REDMOND, Wash. —Feb. 12, 2010 — NBC and Silverlight have once again teamed up to bring Winter Games coverage to the Web – this time in high definition.

For the next 16 days, people all over the world will watch the Winter Games on television. Increasingly, they’ll be tuning in online as the world’s top athletes compete for gold and glory.

Microsoft employees Jason Suess (left) and Eric Schmidt take a break in an NBC production studio.

NBC will once again use Silverlight, Microsoft’s fast-growing, smooth-streaming video and animation plug-in for browsers, to bring full coverage and highlights to In 2008 for Beijing, the NBC-Silverlight partnership yielded not only revolutionary Web coverage of a sporting event, but a record number of viewers: 52.1 million people logged on to watch 9.9 million hours of video.

At that time the Silverlight platform was so new that NBC also offered Windows Media Player alongside it. After the success of Beijing and with nearly 50 percent of Internet-connected devices running Silverlight, NBC decided to consolidate on Silverlight for the Vancouver Games. In addition, NBC and Silverlight teams are working together on other major sporting events such as Wimbledon and NFL Sunday Night Football.

“It’s really been amazing to see that partnership and friendship with NBC grow over the last year and a half,” says Jason Suess, principal technical evangelist for Silverlight. “I expect many more events as our partnership gets tighter and tighter.”

Microsoft Silverlight is the player of choice for NBC’s online viewing experience of the 2010 Winter Games in Vancouver.

With Silverlight, viewers can rewind and fast forward the action, or use pause and slow-motion. The player also scales the quality of the video to whatever a user’s machine can handle, delivering up to 720p – the highest resolution possible under current digital television standards.

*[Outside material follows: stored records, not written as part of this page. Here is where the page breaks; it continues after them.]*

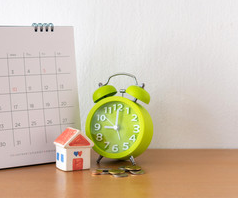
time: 9:00
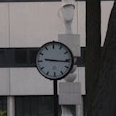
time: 9:16
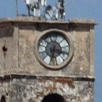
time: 3:32
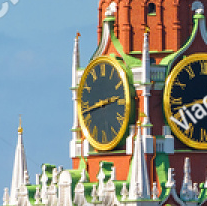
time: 2:42
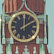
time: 2:00
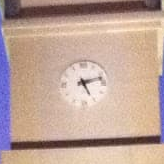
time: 5:12
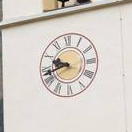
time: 9:42
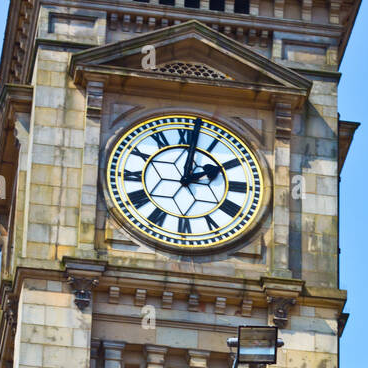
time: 2:01
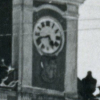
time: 4:42
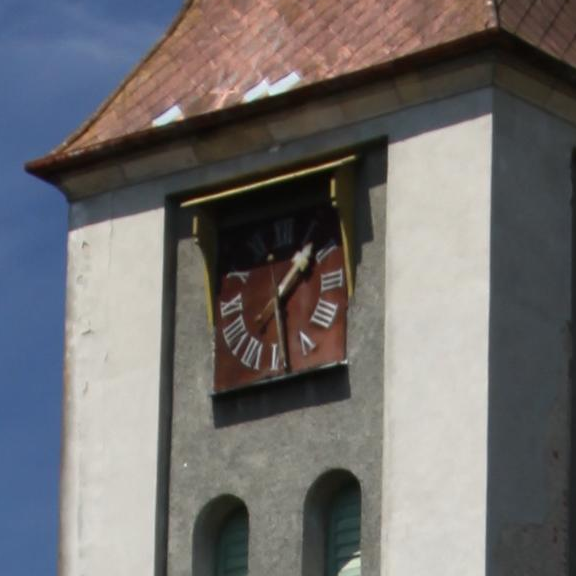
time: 1:28
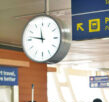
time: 11:46
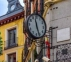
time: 11:26
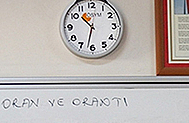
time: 10:32
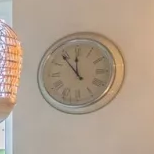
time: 11:53
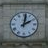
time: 2:01
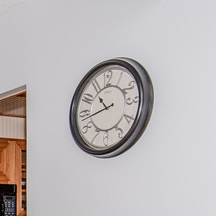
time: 10:42
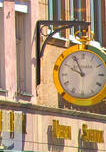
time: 9:55
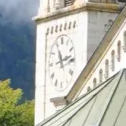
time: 11:13
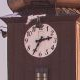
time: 2:34
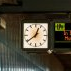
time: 12:38
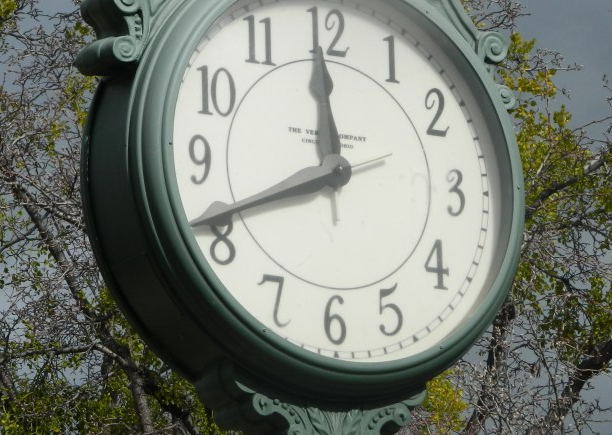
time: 11:41
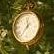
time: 11:36
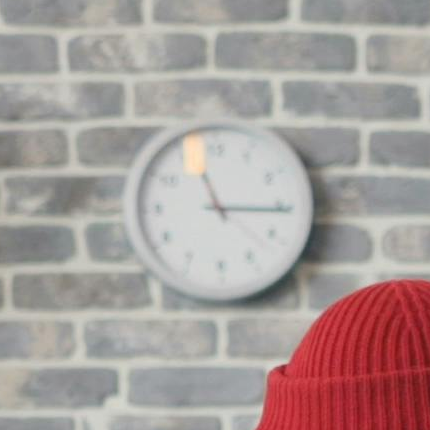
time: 11:15
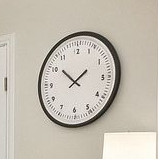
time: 1:51
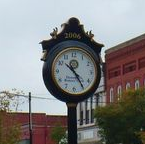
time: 10:24
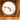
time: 4:46
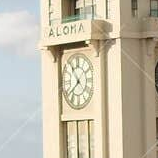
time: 10:38
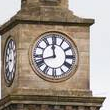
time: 11:42
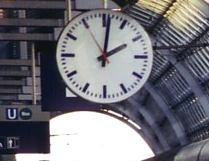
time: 2:01
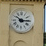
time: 10:14
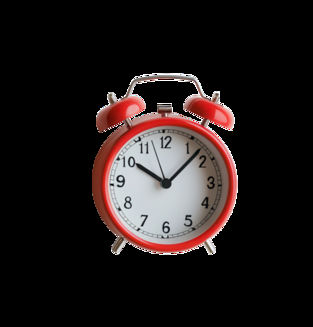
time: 10:07
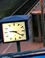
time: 9:21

“After Beijing, what we heard loud and clear was if you can provide a higher quality experience, users will definitely spend more time in that experience,” Suess says.

The Silverlight team also worked with NBC to provide special behind-the-scenes tools for the network, including the ability to insert mid-stream advertising, and a rough cut editor that allows NBC personnel to quickly edit and post highlights on the Web.

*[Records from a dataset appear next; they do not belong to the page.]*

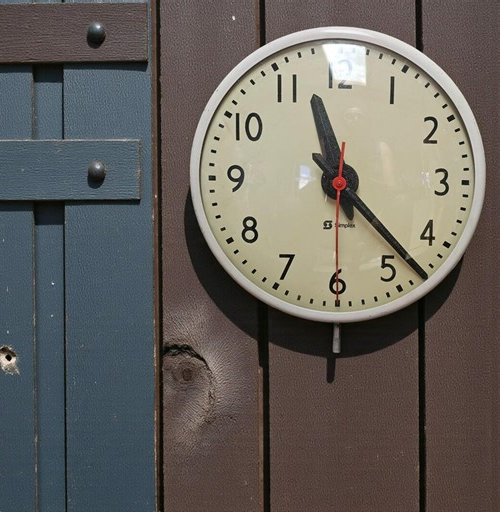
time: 11:22
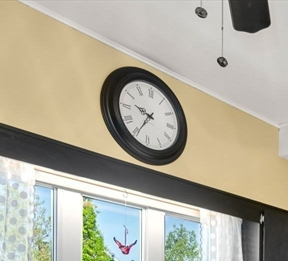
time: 9:34
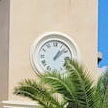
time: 1:07
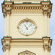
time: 11:07
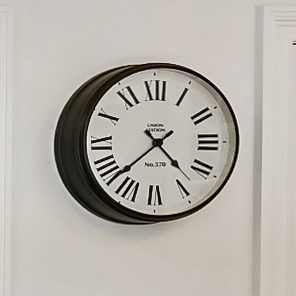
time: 4:38
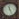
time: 11:25
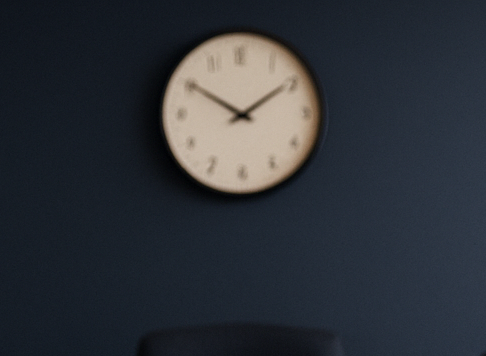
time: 1:50
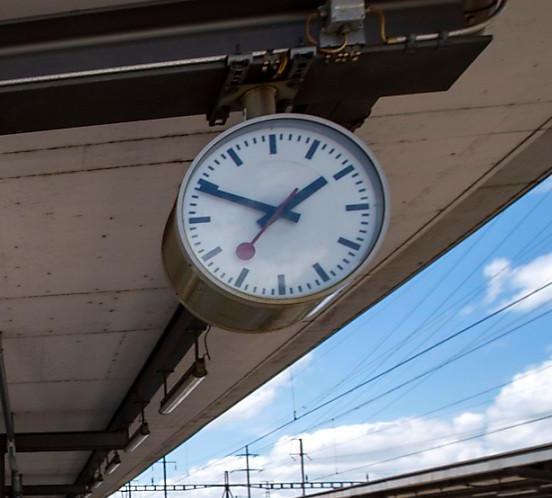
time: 1:49
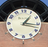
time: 1:16
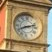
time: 8:12
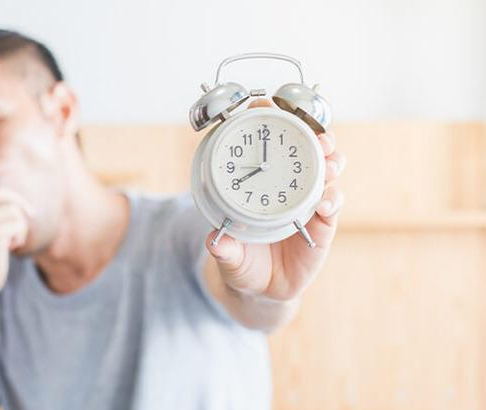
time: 8:00
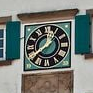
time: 1:39
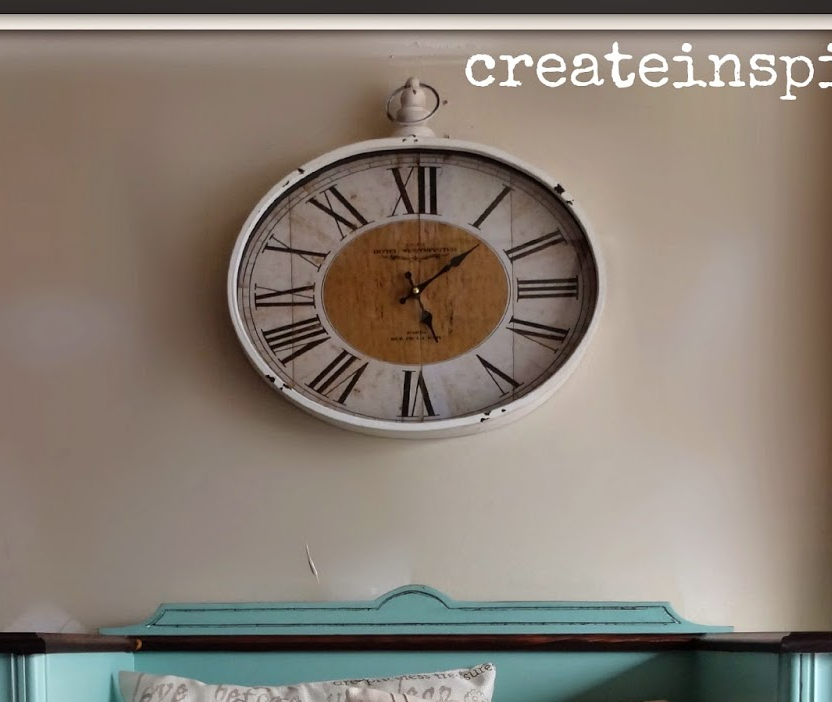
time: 1:26
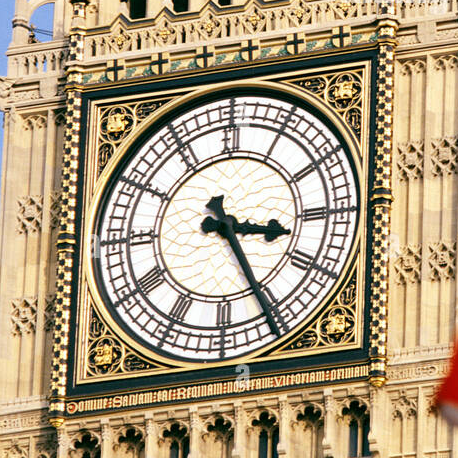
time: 3:25
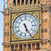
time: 5:25
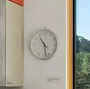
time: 10:28
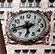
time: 5:42
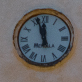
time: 11:56
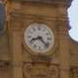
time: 8:22
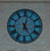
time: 5:01
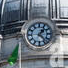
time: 1:22
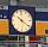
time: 10:21
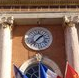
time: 1:36
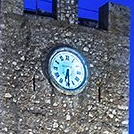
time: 6:29
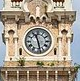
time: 11:28
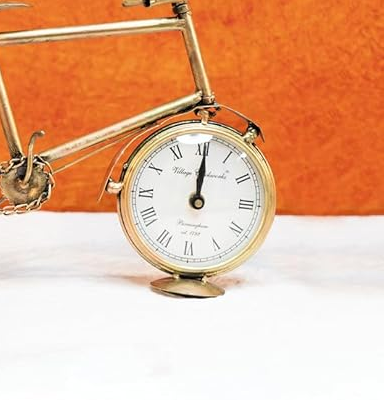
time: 12:00
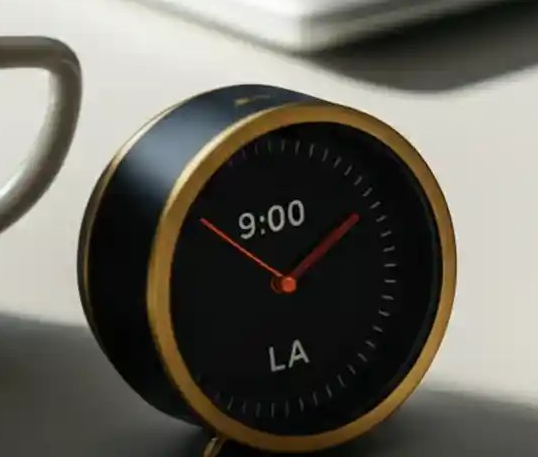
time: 1:50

“With Michael Phelps going for eight gold medals in Beijing, every time he’d win there would be a massive rush to the site to see him winning the latest gold,” Suess says. “The challenge there was for NBC to have the content on the site in time to meet the demand. Now editors can go in literally while a (video) stream is happening and cut a highlight.”

Suess said the Winter Games are at a different scale from the massive Summer Games, with far fewer events and more niche sports. Still, Microsoft has worked hard to provide the most engaging photo and video experience possible, he says.